Frit Vases, Dugan

Frit glass has been around since the 1600's. As I understand it, it is made by crumbling broken iridescent glass and remelting it. Some of the iridescense remains so it is generally lumped with Carnival Glass. Because Frit pieces do not have a pattern of representational objects, they do not get much attention or bring much value.

The 6-inch aqua pinched in vase above left brought $55 in 2016. The blue rosebowl on the right sold for $80 in 2018. All photos courtesy of Seeck auctions.

The vase on the left is 6 inches tall and was listed as green. It was noted that it glows. It brought $100. On the right is a sort of wonky-shaped vase in what was listed a red or pink. It sold for $35.
The vase on the left is 8 inches tall and is amethyst. It sold for $80. The 4 1/2-inch tall whimsey vase on the right in green sold for $60.
The green pinched-in vase above is 4 1/2 inches tall. It sold for $85. On the right is a tricornered paneled vase in amethyst. It brought $60. All vases sold at the Texas Carnival Glass club convention in 2018.

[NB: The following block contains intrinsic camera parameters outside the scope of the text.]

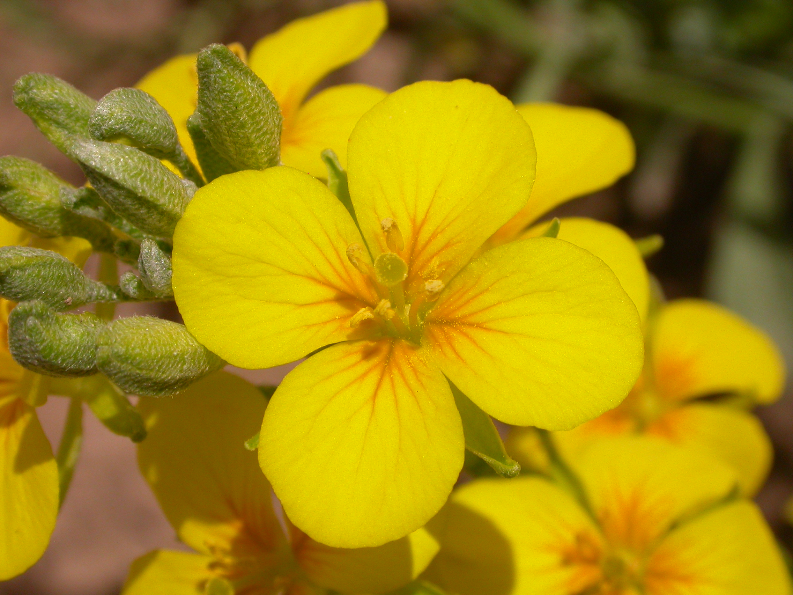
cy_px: 298
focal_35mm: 92
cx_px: 396
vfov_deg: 16.1
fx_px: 2108
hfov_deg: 21.3
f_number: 7.7
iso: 100
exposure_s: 1/433
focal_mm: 19.1
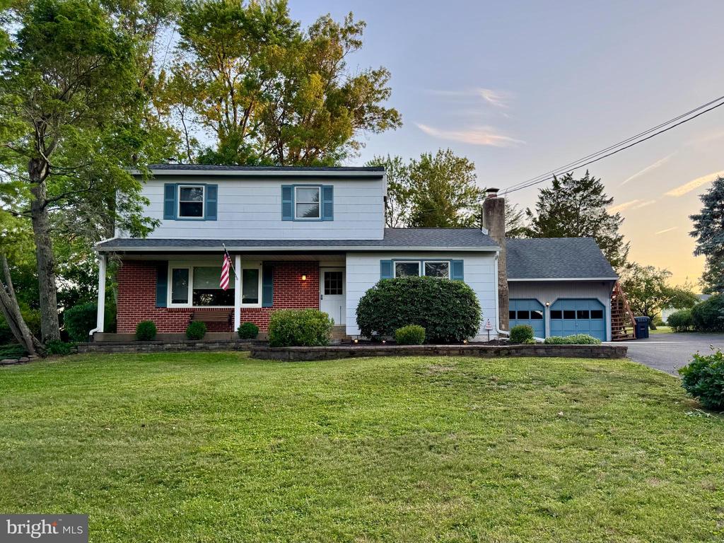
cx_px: 362
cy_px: 272
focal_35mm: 24
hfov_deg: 71.6
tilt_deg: +4.1
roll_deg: -1.9
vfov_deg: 56.8
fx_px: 502
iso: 80
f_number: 1.78
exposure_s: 1/292
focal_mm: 6.76
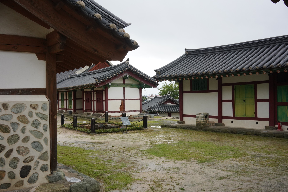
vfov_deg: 37.9
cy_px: 96
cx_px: 144
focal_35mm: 35
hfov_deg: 54.4
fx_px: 280
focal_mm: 35
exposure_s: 1/125
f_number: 14
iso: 1250
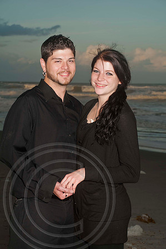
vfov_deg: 23.4
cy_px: 124
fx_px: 603
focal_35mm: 87
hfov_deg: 15.7
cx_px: 83
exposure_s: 1/160
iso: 100
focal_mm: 58
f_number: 6.3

Tom Monoski is a major collector of these vases, with a collection of some 150. Here what he says about them:

They were made by Thomas Dugan in Indiana Pennsylvania. They are part of his "Venetian Vase Assortment", as they were advertised in Butler Brothers catalogs around 1906. Which means this line was probably developed and produced prior to 1906. I would assume 1905, or sooner. My study and reading shows Dugan was making these "frit" vases as early as 1904. These vases can be heavily irridized! They are mould blown iridescent glass with patterns of a sort. Which makes them "Carnival glass" by definition! This also makes them, in my humble opinion, the very first carnival glass pieces to be made as "Factory Production Items." They have two mould seams, which is very typical of all Dugan frit vases. I have never seen a Dugan frit vase with more than two seams. Sometimes they are difficult to find, but they are always there, if they are truly Dugan frit pieces, and not "art glass."

Dugan also made similar frit vases and bowls in other shapes. He advertised a "Japanese vase assortment" and a "Pompeian Art Vase and Rose Bowl Assortment."

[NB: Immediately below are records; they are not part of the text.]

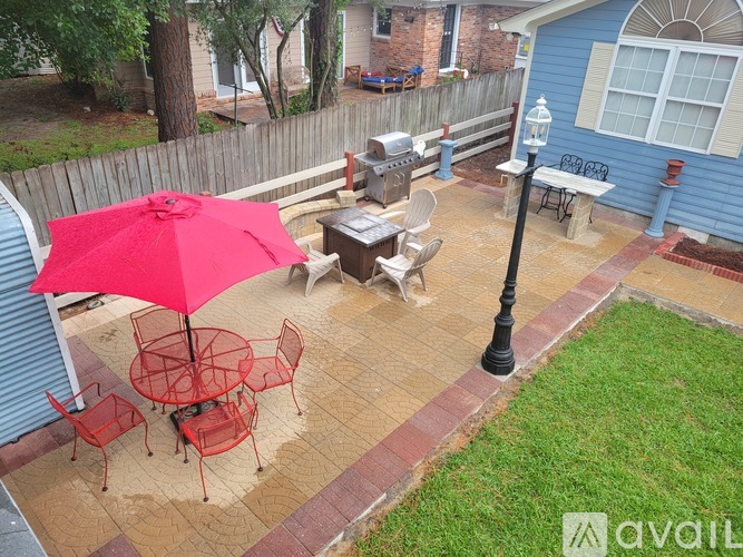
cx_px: 372
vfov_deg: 53.0
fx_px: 558
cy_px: 278
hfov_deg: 67.3
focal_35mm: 26
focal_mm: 5.4
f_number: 1.8
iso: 40
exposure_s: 1/367
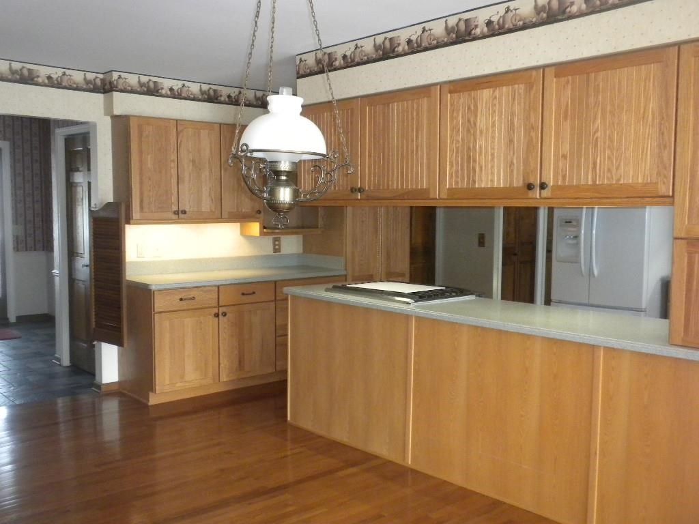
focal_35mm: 37
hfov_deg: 50.1
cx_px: 350
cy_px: 262
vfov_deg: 38.7
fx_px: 747
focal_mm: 6.6
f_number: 3.5
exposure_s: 1/58.7
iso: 400
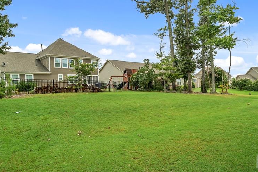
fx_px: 179
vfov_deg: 51.3
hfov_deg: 71.1
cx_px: 147
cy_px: 86
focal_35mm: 25
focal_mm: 18
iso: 250
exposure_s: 1/20
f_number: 8
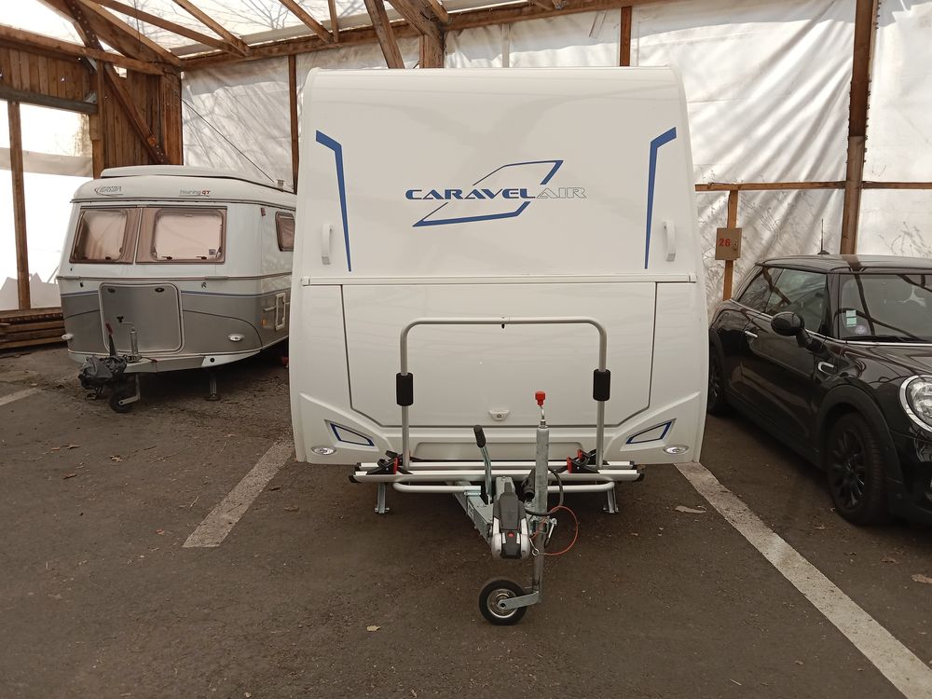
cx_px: 466
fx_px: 727
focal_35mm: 27
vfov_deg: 51.4
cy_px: 350
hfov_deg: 65.3
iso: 121
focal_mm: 3.65
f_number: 2.2
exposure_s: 1/100
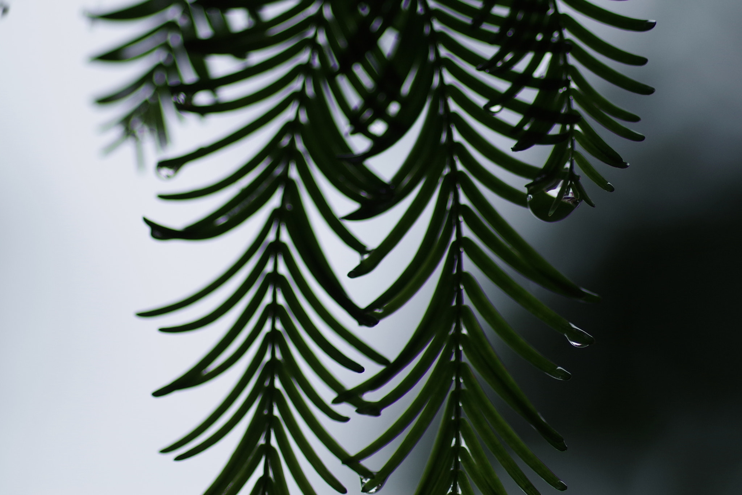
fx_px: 3091
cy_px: 248
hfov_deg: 13.7
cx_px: 371
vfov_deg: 9.1
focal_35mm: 150
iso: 200
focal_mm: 100
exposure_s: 1/1600
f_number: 2.8
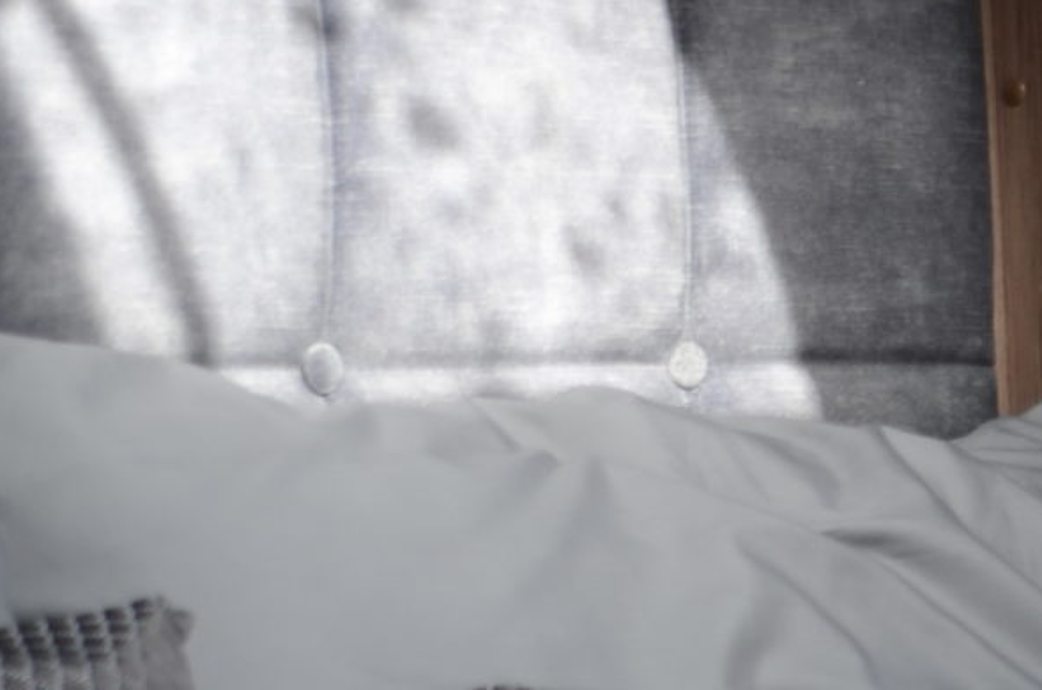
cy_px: 761
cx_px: 2001
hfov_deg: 10.2
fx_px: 5464
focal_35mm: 189
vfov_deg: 7.2
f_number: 2.8
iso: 100
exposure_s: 1/30
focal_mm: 29
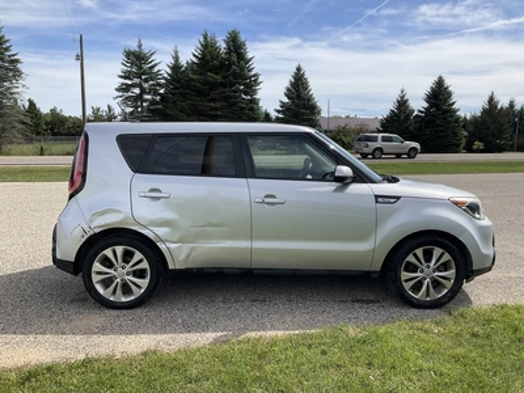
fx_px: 439
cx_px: 262
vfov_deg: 48.2
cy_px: 196
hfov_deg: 61.7
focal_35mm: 29
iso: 25
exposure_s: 1/1912
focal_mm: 3
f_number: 1.8
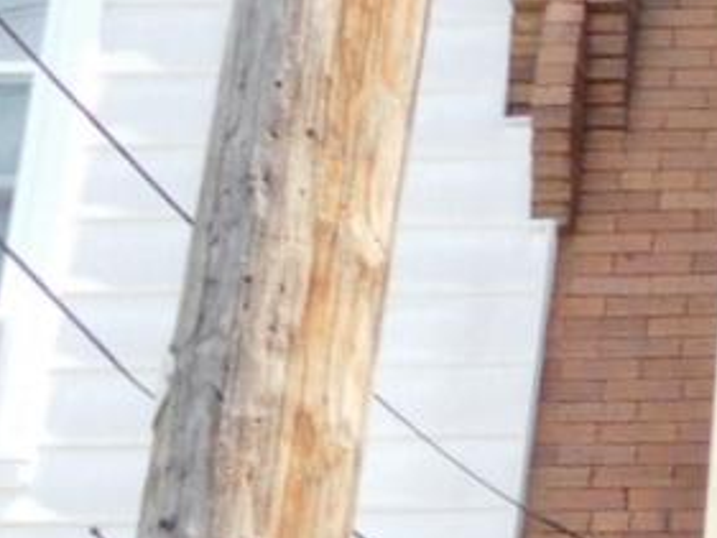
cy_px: 1252
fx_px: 2652
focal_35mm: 128
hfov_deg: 13.0
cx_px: 1526
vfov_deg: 10.2
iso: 125
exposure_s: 1/400
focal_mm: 4.5
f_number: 3.4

(My opinions) Dugan wanted to copy the rich look of European art glass from the masters of his day. But, he did not have their formula. But he did have lots of their glass. I speculate that he may even have purchased "second quality" or damaged pieces at bargain prices. He crushed these iridescent items into small pieces of frit which carried the iridescence. He made a two part moulded cylinder vase which was blown from the top and had a marie type bottom that could be snapped up later. This vase had vertically aligned outside ribs. While very hot, the vase was rolled over the crushed particles of glass, picking up the iridescent frit on the tops of the ribs. The vase went back into the glory hole to be carefully heated to attach and expand the frit and color. Then directly into another mould, that was smooth on the outside. The artist would blow the glass against this "final shape" mould. This pushed the ribs to the inside, leaving a smooth frit exterior. This created a unique ribbed iridescent color affect and an "oil spot" appearance. The size of the iridescent spots, that looked like vertical ribs, were directly proportional to the size of frit used. And, they followed the internal ribs. This vase had large frit with great iridescence applied to large ribs. The ribs were pressed so tightly that there appears to be a tightly packed thin vertical line between the columns of color. Great look!

Then it was snapped up on the marie and broken from the blower's rod. Back into the glory hole, now in the bulbous shape, and held from the bottom. When hot enough, the piece was removed. The vase, with a now "fire polished" top, was flared and ruffled by hand. The artist used his ruffling tool, which had a scissor type gripping ability, to make the pinches on the outside. With careful and close inspection, one can see the two closely aligned little points of the end of his tool. As he pushed the pinched areas inward, he left little pin holes in the surface of the glass. I don't believe this piece was swung. They are nearly all the same in shape and height. With some variation in the depth of the pinches. This is how they got the frit color to follow the interior ribs. Also, why there is no irridescent color on the inside. No frit, no color.

Sometimes Dugan used iridescent frit, sometimes not. Sometimes both! In many cases, small blotches of irridescent color seem to have escaped the frit and migrated across the surface under the intense heat. Or, these blotches were probably another frit application of smaller size. The frit does not move. A small dot of color can expand when heated. Closely packed frit can be heated enough to melt the frit until it disappears, to produce color that mimics the best sprayed-on iridescent formula color used in later carnival pattern pieces. Sometimes the heating of the rolled on frit may nearly obliterate the Estate pattern. I have examples that have a very faint Estate pattern. They usually have better color.